With so much possibly at stake, many people wonder why CWD doesn't receive more attention. Shelton said he thinks it's because the disease isn't exciting.
THE FUTURE OF CWD
I think one of the biggest obstacles CWD has faced all along is it's simply not a spectacular disease like EHD (epizootic hemorrhagic disease) or other diseases that spread quickly, kill deer, and are dramatic, he said. Most people think, 'We're not seeing sick deer, this is a low-level disease, it's always been here, or all sorts of arguments that minimize the importance of CWD.'
Still, Clausen said the potential wildlife, hunting, agricultural, and public-health concerns from CWD point to a clear strategy wherever the disease arises.
If we do nothing, we're going to lose this battle, absolutely for certain, he said. I don't take defeat easily, especially when it's something you really love and you really care about. If I have to sacrifice for a while for what may be for the greater good longer term, I'm willing to do that.
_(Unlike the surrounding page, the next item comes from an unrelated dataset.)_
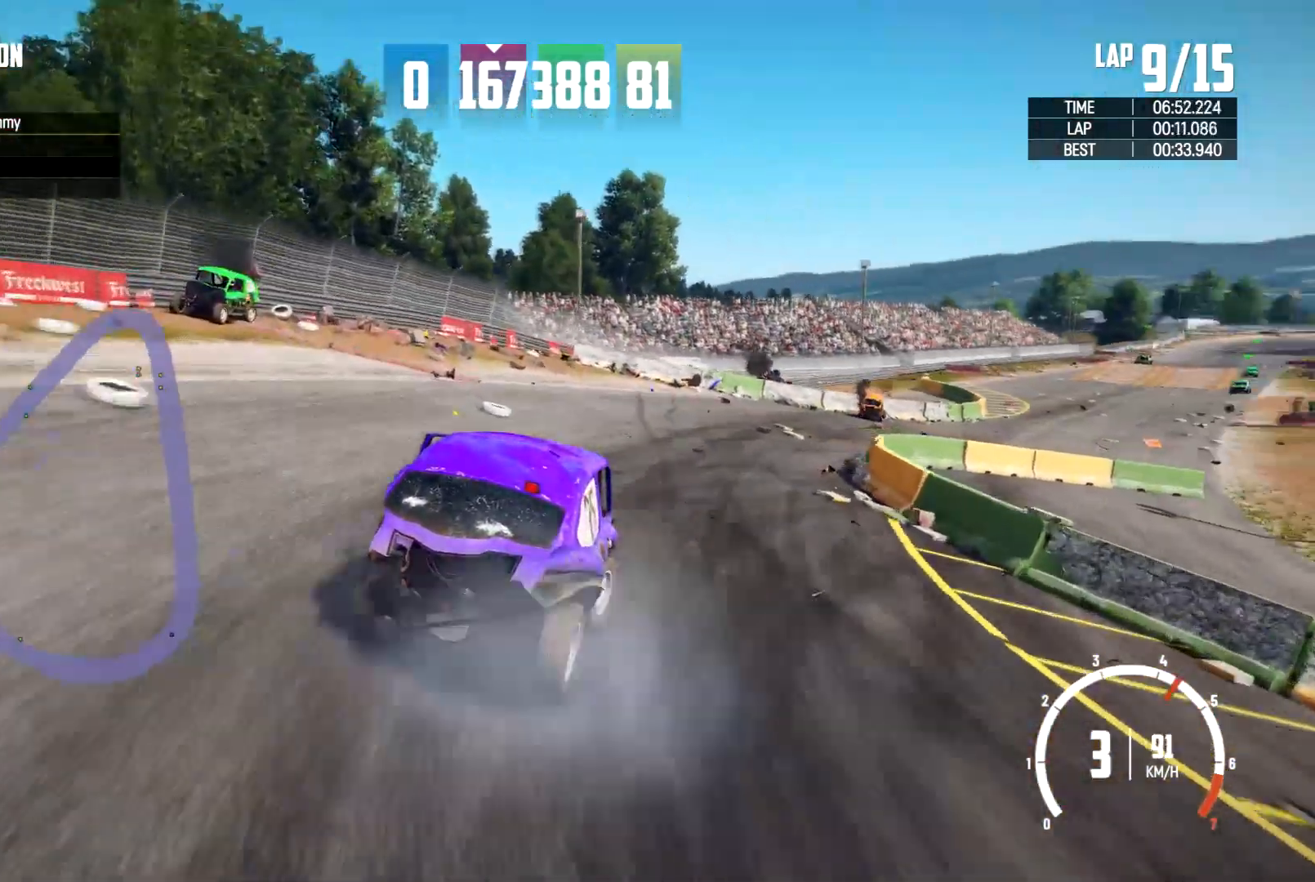
{"dt_ms": 500, "buttons": [], "left_stick": "center", "right_stick": "center", "events": [[467, "left_stick", "center"]]}
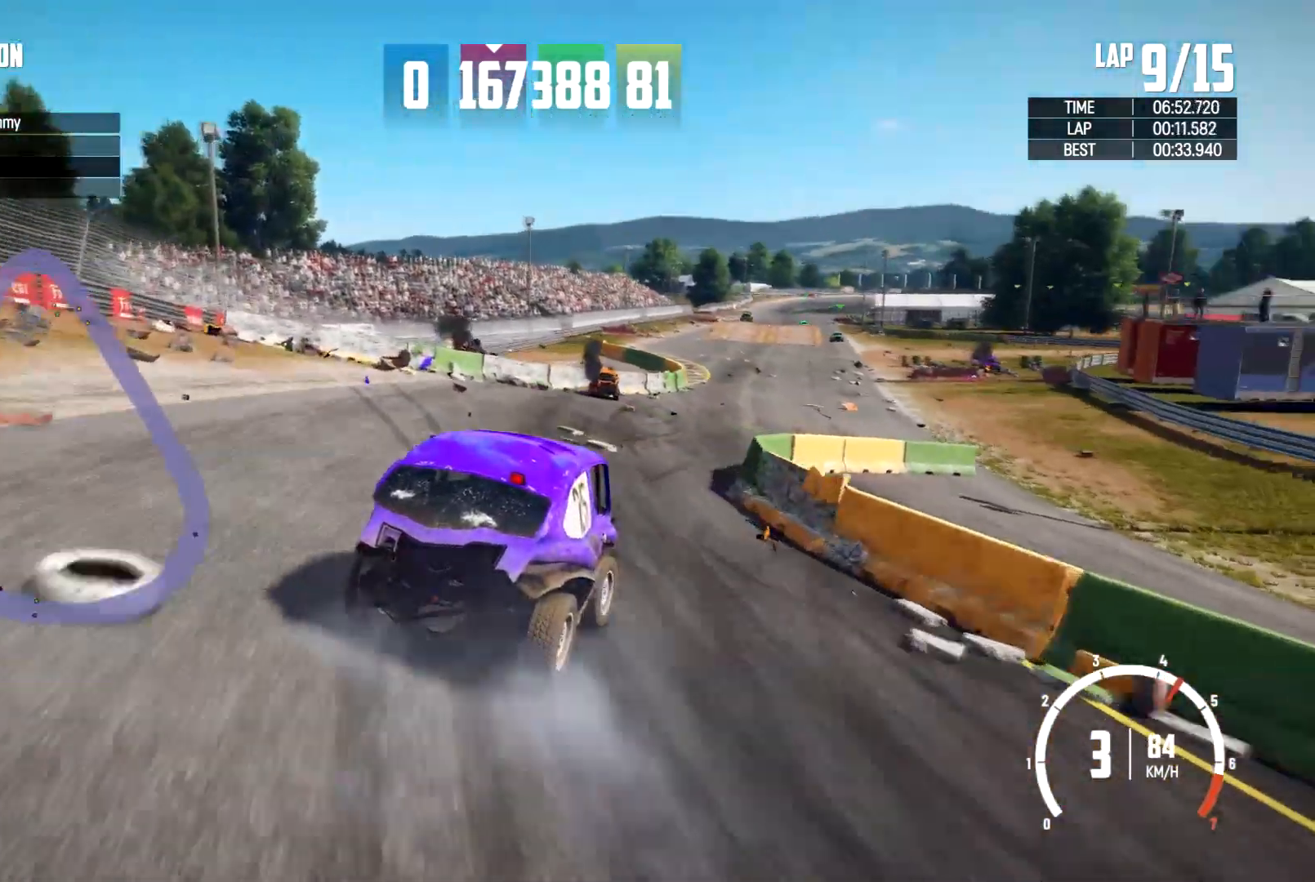
{"dt_ms": 500, "buttons": ["R2"], "left_stick": "center", "right_stick": "center"}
Many states with smaller CWD-affected areas and prevalence rates—Wisconsin, Illinois, and West Virginia rank first, second and third, respectively, in the number of documented infected deer—have taken aggressive stances against the disease. For example, Michigan discovered CWD earlier this year and enacted feeding and baiting bans in three counties, plus unlimited antlerless licenses for the 2015 deer season.